I turned on my computer and set about answering that question.
RV: How did you learn the art of mystery writing and how did you engineer the plot?
AK: I hadn’t intended to write a murder mystery though I had always enjoyed the genre. I like to create atmosphere and my plots are really character driven, so much so that I had written seventy pages before I realised Temple of the Grail was going to be a murder mystery – one of my characters announced it, much to my great astonishment!
This means that I’ve learnt to follow my instincts, to trust that I will know later why a character does something now.
This doesn’t sound very scientific but it does make for a thrilling read since in the case of Temple of the Grail even I didn’t know the identity of the killer until the end.
RV: When you were writing Temple of the Grail did you have a model or map of the monastery of St. Lazarus in front of you?
AK: Yes very early on I realised I would need to make a map of the monastery to keep me from falling over a cliff’s edge when I should be in the garden.

In order to do that I did quite a lot of research on Cistercian monasteries, and their architectural idiosyncrasies.

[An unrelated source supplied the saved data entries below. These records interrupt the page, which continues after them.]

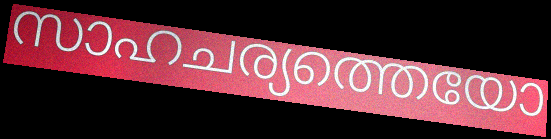
സാഹചര്യത്തെയോ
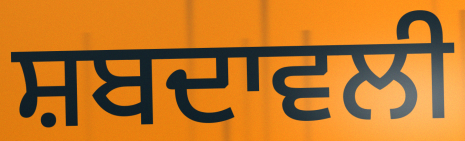
ਸ਼ਬਦਾਵਲੀ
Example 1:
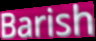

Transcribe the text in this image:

Barish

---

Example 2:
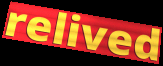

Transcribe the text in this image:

relived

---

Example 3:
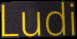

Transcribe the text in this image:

Ludi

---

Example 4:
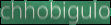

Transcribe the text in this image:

chhobigulo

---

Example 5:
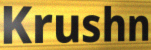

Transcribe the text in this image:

Krushn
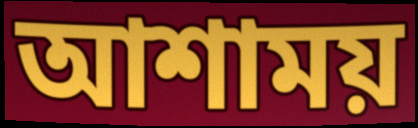
আশাময়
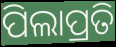
ପିଲାପ୍ରତି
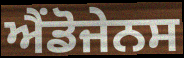
ਐਂਡੋਜੇਨਸ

RV: Is it impossible for people in our time to grasp what life was really like for people in the past, eg. Templar knights and monks in France in 1254, no matter how much research you do, without a time machine? Or do you think research and experience of life now can give an accurate understanding of how things were?
AK: That’s a good question. In order to think like a person from the middle ages you have to ignore most of what you know, that is, you have to forget seven hundred or so years of evolution.

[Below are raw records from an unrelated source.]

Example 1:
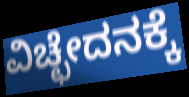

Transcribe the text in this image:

ವಿಚ್ಛೇದನಕ್ಕೆ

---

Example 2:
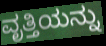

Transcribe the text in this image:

ವೃತ್ತಿಯನ್ನು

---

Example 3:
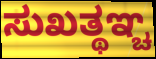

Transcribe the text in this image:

ಸುಖತ್ಥಞ್ಚ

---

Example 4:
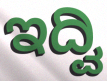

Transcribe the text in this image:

ಇದ್ವಿ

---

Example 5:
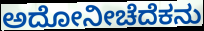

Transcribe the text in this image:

ಅದೋನೀಚೆದೆಕನು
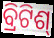
ବ୍ରିଟିଶ୍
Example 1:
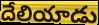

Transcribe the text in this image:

దేలియాడు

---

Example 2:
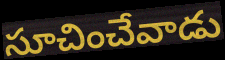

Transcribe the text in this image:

సూచించేవాడు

It’s almost like going back to the womb, you have to become child-like, full of awe and wonder because everything still holds a fascination and hasn’t been broken down into atoms.
On the other hand, bloodshed, violence and death were an immediate part of life and I had to imagine its effect on the shaping of character and motivation.
With regards to Christian I had another challenge. I had to think like an old man remembering himself as a youth of sixteen years.
In order to do this I had to call on my own experiences at that age and fuse them with what I could see of my son’s development – all the doubts, fears and hopes that are a part of growing up and the uncanny ability to see what adults often don’t see because they are always thinking.